Brief: Transcribe the entries from the line containing "All reviews" through the line containing "AVRALIZE - LIMINAL CD", inclusive, and leave out the pictures.

Extracted records:
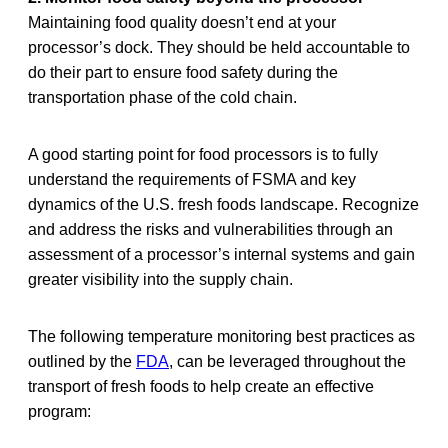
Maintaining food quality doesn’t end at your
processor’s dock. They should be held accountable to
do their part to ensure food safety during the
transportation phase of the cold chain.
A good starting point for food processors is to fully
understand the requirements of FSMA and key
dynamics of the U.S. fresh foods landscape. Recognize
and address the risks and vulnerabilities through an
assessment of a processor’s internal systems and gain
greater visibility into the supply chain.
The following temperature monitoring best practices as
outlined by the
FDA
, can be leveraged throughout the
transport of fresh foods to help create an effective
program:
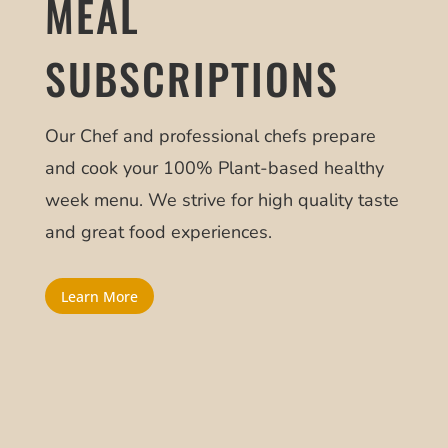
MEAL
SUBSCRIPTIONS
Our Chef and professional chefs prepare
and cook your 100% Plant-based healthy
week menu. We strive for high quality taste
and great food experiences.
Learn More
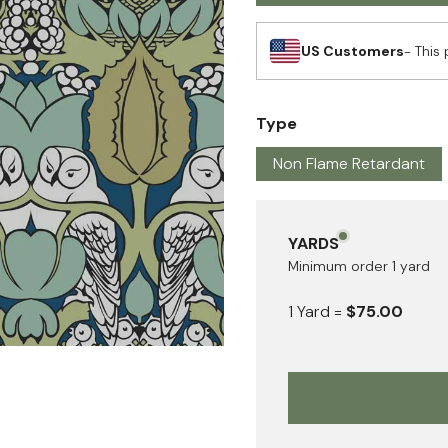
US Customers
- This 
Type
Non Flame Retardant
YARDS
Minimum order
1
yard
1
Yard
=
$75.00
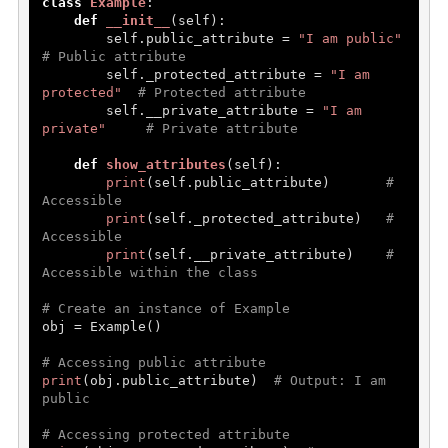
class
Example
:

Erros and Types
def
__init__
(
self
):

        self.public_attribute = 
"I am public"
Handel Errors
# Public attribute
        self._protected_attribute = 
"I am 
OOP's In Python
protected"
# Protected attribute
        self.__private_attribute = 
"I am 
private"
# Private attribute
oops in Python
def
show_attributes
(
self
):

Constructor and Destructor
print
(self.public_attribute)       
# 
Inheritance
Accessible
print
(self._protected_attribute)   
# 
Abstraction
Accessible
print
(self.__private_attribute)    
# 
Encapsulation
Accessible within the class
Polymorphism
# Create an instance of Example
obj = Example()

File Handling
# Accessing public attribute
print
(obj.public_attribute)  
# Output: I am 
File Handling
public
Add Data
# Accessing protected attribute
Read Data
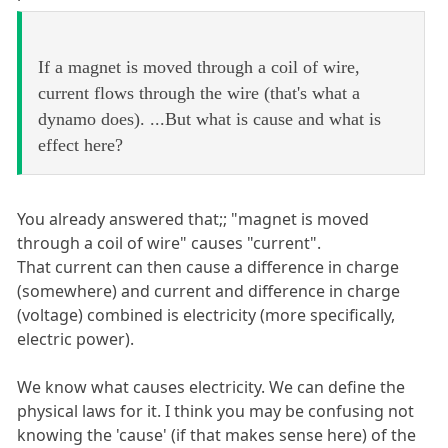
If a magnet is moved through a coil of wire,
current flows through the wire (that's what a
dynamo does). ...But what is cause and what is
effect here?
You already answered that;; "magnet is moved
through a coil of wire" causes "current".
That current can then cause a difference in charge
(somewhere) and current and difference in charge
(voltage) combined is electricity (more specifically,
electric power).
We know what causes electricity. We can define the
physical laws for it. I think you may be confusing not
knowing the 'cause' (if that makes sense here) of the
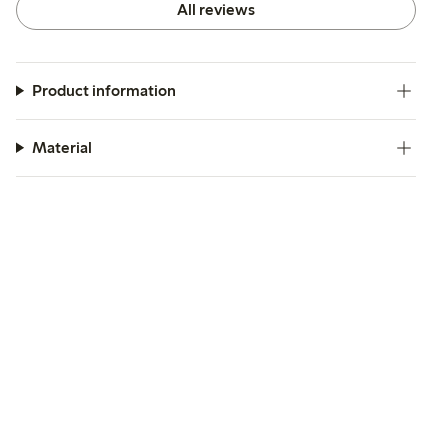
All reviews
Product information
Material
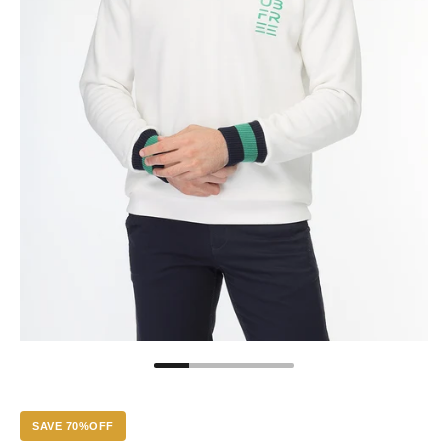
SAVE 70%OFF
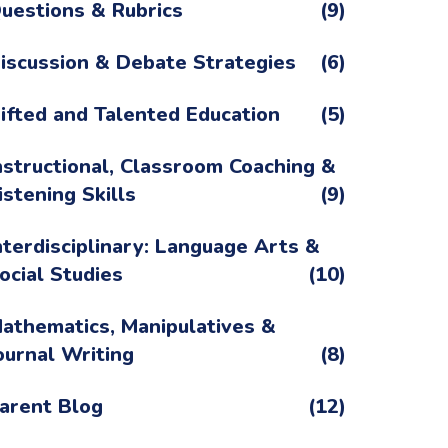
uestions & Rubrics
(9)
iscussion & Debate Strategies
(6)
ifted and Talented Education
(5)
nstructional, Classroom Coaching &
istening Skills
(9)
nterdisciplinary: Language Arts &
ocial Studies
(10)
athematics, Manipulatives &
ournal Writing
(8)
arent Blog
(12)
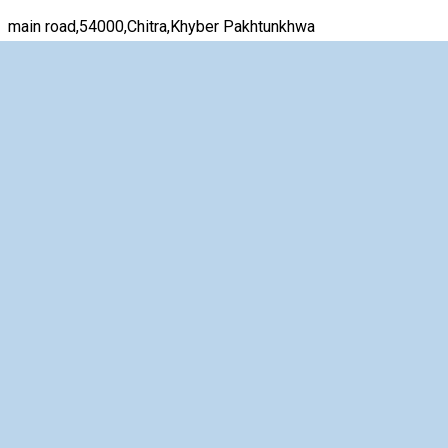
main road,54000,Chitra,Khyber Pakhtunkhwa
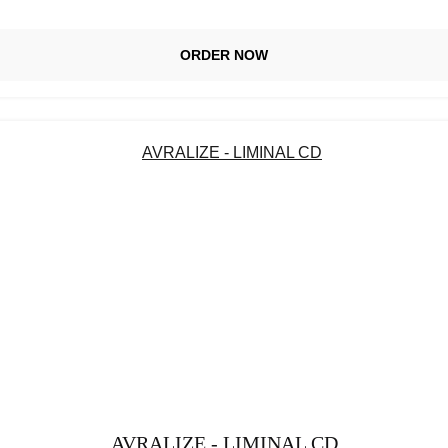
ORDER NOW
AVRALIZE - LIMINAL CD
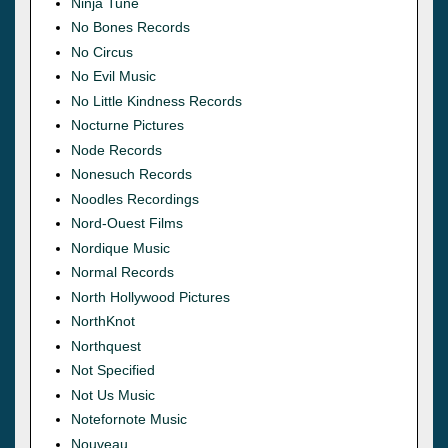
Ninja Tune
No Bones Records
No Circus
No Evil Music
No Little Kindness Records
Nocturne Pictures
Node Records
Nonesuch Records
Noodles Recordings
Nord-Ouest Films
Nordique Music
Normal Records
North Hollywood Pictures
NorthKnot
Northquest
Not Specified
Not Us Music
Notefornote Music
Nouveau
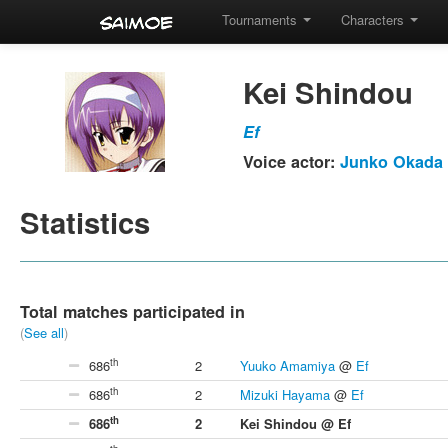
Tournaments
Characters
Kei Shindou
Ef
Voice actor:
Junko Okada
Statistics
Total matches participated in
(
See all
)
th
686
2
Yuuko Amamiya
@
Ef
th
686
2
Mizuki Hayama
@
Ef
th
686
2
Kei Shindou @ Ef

Reply to the task:
All reviews
Product information
Material
SAVE 70%OFF
uestions & Rubrics
(9)
iscussion & Debate Strategies
(6)
ifted and Talented Education
(5)
nstructional, Classroom Coaching &
istening Skills
(9)
nterdisciplinary: Language Arts &
ocial Studies
(10)
athematics, Manipulatives &
ournal Writing
(8)
arent Blog
(12)
main road,54000,Chitra,Khyber Pakhtunkhwa
ORDER NOW
AVRALIZE - LIMINAL CD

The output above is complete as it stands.